→ Work item:
I would like each line of the data that holds the word "spike" copied out.

→ Revision tracking records:
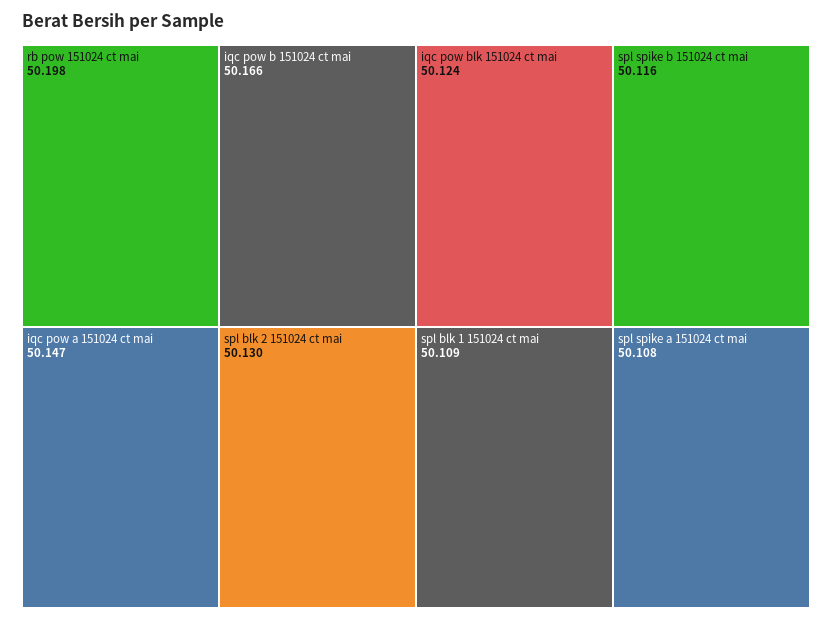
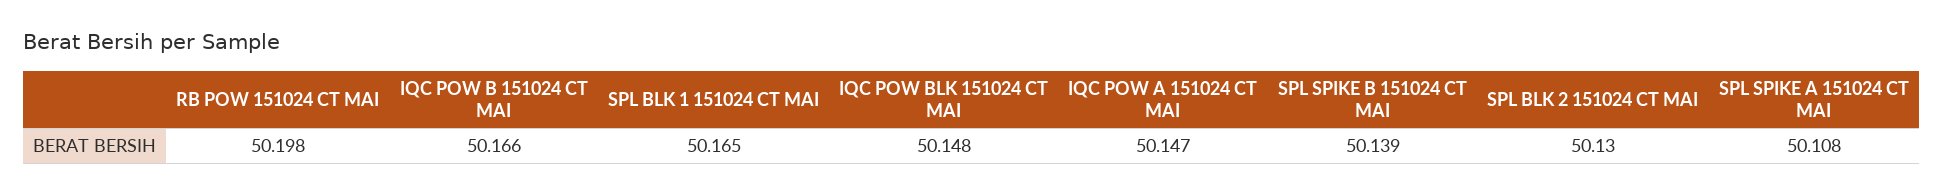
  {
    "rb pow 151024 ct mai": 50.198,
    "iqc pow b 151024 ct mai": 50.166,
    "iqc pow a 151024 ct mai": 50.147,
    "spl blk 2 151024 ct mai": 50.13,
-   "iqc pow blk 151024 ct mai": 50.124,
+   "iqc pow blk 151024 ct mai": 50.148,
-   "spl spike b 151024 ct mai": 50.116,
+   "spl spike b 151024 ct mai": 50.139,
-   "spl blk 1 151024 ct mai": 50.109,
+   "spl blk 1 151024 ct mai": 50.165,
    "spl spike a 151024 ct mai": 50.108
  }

→ Expected output:
-   "spl spike b 151024 ct mai": 50.116,
+   "spl spike b 151024 ct mai": 50.139,
    "spl spike a 151024 ct mai": 50.108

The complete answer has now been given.